Broadstone has the substantial remains of one of the largest of the early stone built kilns and. Before you come to the quarry itself there is a bank of four large kilns, now only the earthworks remaining, on the left field just by Broadstone farm cottage. At the top of the hill veer right and the old stone-built double kiln is in the woods to the left. You can also see the loading ramp to the top of the kiln clearly outlined in drystone blocks. The kiln ‘pot’ or opening where the lime was loaded in can also be seen. There is yet another more ruinous kiln directly across, on the other side of the road, now overgrown with trees and incomplete. These Broadstone Quarries were worked out before 1895.

On 13 October 1828, the Glasgow Herald reported a fatal accident at the kiln, when on the stormy night of 4 October, Mr John Holmes, the lime merchant had went to examine the kilns to ascertain if they were still burning. Either due to the darkness or violence of the storm, he had stumbled and fell over the breast of the kiln and was killed.

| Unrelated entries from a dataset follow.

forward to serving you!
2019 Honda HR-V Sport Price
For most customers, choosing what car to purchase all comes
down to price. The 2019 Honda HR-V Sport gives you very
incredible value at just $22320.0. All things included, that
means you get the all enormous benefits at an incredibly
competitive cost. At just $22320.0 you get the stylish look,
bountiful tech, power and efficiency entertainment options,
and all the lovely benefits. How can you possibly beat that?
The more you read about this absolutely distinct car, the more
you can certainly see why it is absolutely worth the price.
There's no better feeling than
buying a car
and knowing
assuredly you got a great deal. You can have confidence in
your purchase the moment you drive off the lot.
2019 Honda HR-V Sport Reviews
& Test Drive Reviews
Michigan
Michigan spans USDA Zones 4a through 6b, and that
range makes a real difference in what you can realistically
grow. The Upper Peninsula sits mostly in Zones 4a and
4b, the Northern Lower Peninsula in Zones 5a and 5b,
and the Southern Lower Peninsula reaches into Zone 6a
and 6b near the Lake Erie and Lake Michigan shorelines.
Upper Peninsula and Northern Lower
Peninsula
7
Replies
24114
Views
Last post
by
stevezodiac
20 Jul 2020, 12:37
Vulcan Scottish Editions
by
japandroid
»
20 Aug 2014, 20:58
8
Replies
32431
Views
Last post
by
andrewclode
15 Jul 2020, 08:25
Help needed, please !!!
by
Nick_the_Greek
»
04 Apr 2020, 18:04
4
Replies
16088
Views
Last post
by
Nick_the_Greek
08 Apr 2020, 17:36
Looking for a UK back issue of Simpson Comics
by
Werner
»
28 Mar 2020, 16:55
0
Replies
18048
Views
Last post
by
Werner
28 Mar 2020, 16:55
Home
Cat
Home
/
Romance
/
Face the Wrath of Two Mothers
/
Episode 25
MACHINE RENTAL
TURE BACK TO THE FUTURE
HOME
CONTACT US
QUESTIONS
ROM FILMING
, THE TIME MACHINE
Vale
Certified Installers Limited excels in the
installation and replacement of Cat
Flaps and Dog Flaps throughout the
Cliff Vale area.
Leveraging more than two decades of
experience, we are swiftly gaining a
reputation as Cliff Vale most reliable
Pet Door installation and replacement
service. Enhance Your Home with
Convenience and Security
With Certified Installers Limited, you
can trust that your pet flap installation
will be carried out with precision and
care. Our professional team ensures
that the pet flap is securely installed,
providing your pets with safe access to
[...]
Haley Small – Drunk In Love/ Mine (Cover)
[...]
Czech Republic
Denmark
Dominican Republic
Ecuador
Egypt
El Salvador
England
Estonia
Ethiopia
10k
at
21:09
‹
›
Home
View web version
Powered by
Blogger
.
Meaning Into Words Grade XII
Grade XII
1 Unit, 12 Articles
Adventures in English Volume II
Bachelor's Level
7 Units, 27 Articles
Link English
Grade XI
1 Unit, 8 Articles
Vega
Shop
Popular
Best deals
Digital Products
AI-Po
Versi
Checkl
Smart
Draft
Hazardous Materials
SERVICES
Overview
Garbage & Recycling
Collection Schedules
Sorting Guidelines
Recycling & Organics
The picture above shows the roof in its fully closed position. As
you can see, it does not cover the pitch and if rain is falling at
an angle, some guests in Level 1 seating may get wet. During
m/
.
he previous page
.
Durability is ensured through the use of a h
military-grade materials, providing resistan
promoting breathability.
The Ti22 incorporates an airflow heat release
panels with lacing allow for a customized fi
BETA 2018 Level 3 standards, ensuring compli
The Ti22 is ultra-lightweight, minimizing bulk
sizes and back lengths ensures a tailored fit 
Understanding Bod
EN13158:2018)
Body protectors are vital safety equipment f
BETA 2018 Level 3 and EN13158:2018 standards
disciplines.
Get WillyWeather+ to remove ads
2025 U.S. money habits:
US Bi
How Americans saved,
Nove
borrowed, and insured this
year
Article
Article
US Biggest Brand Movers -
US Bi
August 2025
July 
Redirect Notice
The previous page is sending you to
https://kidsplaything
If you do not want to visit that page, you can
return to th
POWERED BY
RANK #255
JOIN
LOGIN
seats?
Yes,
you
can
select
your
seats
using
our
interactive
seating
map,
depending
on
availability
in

The limestone in this parish is inexhaustible: besides the great quantities annually burnt by the farmers upon their own lands, for manure, there are 2 public lime-works, which have a regular and extensive sale. Several beds of stone marle have been found lately, and many rich veins of iron stone.


Statistical Account of 1791 for BEITH:

The Broadstone Kilns were operated by the firm of Robert Craig (1822 – 1901), following in the footsteps of both his father and grandfather. He was also a keen local geologist who published many papers. Many important marine fossils, including early sharks were found in these quarries and preserved. These fossil collections are in the Hunterian Museum in Glasgow University.